Hyperion by Dan Simmons
I have to say this might be the book (among both SF and non-SF books) that had the biggest impact on me.
The story in a few words: among the hundreds of billions of humans spread over the galaxy, seven pilgrims are “randomly” selected each year to travel to the mysterious Time Tombs located on the planet Hyperion. Nobody has ever seen any of the pilgrims coming back before. Thus, our seven pilgrims decide to share their own past (a la ‘The Canterbury Tales’) to find out a common thread that could save them. Add to that the imminent attack of the Ousters (a branch of humankind that left hundreds of years before to live in the void of interstellar space), the influence of the millions of AI forming the TechnoCore, the deadly Shrike following the pilgrims in the shadows and the cybrid (clone) of the late poet John Keats and you have one of the best space-opera/humanist book ever written.

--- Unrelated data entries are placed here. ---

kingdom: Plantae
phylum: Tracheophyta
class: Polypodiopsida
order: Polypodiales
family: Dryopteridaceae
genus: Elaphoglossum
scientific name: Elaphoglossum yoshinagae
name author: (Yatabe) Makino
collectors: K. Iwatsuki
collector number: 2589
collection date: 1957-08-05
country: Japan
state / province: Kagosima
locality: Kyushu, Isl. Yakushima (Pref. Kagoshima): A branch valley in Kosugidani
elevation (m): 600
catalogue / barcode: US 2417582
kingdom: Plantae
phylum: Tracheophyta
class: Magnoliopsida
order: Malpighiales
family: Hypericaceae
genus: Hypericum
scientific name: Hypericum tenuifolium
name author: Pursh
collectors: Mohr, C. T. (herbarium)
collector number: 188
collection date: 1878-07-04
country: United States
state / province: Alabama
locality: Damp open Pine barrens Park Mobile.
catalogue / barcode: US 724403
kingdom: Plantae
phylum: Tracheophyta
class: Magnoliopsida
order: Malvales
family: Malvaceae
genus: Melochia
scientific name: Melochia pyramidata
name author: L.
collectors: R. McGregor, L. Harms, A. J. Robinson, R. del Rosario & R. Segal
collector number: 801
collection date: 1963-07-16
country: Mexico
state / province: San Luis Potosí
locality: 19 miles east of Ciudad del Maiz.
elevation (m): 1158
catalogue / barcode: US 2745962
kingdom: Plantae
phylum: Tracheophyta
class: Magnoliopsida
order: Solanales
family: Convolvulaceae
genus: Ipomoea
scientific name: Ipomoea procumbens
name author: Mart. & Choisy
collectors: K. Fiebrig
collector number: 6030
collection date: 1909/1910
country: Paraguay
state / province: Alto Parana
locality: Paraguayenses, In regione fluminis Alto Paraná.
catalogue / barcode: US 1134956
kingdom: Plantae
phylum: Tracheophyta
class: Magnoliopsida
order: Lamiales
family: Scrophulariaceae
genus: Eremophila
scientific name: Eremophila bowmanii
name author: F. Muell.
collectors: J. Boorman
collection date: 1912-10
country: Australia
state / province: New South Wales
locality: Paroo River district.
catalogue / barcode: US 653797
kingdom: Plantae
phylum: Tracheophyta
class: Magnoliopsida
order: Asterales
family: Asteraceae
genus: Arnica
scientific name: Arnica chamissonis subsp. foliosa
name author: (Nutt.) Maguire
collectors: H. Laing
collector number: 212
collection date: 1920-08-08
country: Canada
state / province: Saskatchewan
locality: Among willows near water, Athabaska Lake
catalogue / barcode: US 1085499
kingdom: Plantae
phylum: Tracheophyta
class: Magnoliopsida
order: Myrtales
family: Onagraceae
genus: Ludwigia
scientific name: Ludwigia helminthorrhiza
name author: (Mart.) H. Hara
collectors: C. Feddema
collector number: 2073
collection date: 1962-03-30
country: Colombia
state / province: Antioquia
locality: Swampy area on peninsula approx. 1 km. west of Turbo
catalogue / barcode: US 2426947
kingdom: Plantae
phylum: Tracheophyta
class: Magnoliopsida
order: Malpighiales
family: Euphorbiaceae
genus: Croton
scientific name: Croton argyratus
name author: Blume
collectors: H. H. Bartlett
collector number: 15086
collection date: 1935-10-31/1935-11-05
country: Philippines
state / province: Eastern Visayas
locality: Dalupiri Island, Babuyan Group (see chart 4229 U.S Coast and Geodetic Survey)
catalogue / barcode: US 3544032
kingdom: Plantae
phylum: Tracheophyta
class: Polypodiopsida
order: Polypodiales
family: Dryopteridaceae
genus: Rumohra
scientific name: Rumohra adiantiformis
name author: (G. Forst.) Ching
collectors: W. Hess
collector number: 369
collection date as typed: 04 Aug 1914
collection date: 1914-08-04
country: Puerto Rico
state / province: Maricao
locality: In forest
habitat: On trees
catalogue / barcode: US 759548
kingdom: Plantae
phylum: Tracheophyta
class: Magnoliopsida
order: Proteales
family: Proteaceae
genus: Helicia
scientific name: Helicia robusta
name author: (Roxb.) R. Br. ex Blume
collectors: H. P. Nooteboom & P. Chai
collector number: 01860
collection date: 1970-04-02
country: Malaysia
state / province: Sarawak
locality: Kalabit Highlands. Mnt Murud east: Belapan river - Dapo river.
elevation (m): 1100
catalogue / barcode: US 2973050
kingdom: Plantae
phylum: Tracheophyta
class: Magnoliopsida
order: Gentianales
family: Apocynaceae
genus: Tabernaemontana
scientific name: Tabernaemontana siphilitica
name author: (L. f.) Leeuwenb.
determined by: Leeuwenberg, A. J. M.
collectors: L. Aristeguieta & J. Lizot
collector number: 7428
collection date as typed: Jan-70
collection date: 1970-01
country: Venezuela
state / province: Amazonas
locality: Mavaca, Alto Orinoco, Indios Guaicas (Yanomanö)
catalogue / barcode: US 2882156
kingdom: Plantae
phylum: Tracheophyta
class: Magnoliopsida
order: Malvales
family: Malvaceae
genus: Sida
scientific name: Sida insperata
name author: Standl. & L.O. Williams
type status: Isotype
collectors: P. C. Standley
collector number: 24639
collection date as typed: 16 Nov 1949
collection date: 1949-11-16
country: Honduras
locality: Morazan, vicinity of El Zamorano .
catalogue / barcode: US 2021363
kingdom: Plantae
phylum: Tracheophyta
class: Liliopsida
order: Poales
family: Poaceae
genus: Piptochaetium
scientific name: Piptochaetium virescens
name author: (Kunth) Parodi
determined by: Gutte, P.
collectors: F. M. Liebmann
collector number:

Each chapter of the tale of the pilgrimage to Hyperion is followed by the story of one of the pilgrims and each one of them is written in a different literary style (one is a noir cyber detective story, another is a personal diary, a love story, …).
The first book (which won the Hugo prize in 1989) was immediately followed by 'The Fall of Hyperion" and a few years later by another cycle taking place a few centuries later (“Endymion” and “The Rise of Endymion”).